How long does an ImmiAccount account stay locked?

ImmiAccount auto-unlocks 4 hours after a lockout from failed login attempts. You don't need to do anything during that window — the account becomes available again automatically. If you complete a successful password reset via the Forgot Password flow, the lockout clears immediately and you don't need to wait.

Can I create a new ImmiAccount if I can't recover the old one?

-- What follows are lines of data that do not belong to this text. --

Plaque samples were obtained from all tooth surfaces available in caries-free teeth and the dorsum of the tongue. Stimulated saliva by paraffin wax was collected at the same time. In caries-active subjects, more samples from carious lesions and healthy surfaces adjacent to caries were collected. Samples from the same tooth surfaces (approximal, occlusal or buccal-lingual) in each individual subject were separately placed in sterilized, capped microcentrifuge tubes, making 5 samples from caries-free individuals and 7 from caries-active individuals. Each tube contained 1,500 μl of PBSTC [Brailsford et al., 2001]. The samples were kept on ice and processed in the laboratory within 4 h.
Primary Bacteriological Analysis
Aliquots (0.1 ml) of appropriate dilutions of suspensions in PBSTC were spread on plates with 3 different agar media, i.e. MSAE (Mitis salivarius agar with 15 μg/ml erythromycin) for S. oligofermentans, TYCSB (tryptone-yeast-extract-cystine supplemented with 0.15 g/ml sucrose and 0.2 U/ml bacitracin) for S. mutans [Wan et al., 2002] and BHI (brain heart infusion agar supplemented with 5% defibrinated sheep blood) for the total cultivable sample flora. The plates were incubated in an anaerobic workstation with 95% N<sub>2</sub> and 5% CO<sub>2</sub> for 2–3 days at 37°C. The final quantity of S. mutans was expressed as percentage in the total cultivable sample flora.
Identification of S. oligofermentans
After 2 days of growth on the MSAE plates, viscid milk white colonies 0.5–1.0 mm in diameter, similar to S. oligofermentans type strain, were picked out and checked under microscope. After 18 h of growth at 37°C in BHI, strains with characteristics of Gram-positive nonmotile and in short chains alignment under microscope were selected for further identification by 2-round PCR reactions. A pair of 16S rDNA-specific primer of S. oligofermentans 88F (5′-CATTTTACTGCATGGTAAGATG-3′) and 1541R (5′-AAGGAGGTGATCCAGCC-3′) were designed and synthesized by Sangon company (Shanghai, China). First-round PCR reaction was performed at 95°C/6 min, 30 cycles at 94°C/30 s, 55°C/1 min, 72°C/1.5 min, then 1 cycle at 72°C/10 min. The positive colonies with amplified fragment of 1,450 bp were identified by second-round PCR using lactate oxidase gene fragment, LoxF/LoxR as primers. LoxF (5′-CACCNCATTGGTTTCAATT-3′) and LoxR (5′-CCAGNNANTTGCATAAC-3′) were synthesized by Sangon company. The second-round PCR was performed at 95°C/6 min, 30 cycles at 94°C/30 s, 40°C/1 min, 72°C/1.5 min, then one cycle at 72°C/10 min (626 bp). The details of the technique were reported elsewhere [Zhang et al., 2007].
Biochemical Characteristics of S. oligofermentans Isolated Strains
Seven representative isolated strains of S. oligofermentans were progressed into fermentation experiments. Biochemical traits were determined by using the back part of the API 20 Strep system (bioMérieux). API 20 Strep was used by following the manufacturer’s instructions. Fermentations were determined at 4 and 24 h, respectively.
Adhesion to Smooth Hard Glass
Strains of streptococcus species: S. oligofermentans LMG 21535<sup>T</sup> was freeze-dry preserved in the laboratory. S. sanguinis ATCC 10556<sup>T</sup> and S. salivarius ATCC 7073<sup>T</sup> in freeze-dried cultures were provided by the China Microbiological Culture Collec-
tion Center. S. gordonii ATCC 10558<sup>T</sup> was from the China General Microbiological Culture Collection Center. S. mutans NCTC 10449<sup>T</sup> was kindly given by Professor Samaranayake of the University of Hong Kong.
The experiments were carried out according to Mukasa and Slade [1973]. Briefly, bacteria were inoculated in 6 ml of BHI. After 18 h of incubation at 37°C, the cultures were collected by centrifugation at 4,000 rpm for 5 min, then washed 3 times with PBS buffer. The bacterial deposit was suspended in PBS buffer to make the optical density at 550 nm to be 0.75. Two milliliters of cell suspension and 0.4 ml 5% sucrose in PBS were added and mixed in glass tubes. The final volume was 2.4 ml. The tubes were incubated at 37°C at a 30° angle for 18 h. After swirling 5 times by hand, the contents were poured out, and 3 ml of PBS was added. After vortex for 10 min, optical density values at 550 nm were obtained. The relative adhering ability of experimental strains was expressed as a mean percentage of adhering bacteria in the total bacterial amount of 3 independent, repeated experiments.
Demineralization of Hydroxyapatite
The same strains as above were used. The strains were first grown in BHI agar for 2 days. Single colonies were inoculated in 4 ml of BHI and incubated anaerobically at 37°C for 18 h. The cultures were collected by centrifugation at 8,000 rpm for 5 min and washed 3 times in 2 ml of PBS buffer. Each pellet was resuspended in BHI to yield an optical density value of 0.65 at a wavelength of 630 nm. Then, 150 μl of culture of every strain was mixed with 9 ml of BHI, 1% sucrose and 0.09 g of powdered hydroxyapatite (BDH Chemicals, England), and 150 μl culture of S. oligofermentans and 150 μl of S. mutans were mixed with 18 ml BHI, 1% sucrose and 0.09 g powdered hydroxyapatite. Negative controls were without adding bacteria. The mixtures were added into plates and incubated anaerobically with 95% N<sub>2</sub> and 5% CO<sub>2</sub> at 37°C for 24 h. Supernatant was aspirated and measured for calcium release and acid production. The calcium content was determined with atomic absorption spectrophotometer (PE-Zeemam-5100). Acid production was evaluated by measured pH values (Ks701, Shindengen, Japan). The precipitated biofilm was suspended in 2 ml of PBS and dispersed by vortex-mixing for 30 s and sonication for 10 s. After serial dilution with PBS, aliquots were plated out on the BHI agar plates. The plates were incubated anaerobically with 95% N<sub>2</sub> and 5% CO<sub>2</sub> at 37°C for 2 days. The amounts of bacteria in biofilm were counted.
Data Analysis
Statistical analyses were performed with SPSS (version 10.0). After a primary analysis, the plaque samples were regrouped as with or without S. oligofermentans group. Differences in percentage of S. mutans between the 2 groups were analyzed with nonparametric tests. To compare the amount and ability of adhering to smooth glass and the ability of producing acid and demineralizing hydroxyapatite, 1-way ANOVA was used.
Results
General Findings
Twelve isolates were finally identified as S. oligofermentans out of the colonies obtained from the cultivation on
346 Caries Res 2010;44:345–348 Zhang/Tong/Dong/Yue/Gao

You shouldn't. Each person should have only one ImmiAccount, and the Department links applications, biometrics, and history to that single record. Creating a second account to bypass a lockout causes downstream problems with linking existing applications and can flag your record. Use the Technical Support Form to recover the original account instead.

Will being locked out of ImmiAccount affect my visa application?

Yes, indirectly. The lockout itself doesn't change your application status, but it can stop you from responding to a request for information, uploading documents, or paying fees by their deadlines. Processing clocks and "respond by" dates keep running while you're locked out. Treat any lockout near a deadline as urgent and call the Global Service Centre.

How do I update my ImmiAccount email address?

Log in, open your account settings (usually under your name in the top-right of the dashboard), and update the registered email. You'll need to verify the new address via a link sent to it. If you've already lost access to the old email and can't log in, you'll need to update it via the Technical Support Form with proof of identity.

Is the official Home Affairs phone support free to call from overseas?

No. The overseas number +61 2 6196 0196 is a standard international call charged at your carrier's usual rate. The within-Australia number 131 881 is a local-rate call. If cost is a concern, use the Technical Support Form for non-urgent issues and reserve the phone line for deadline-sensitive cases.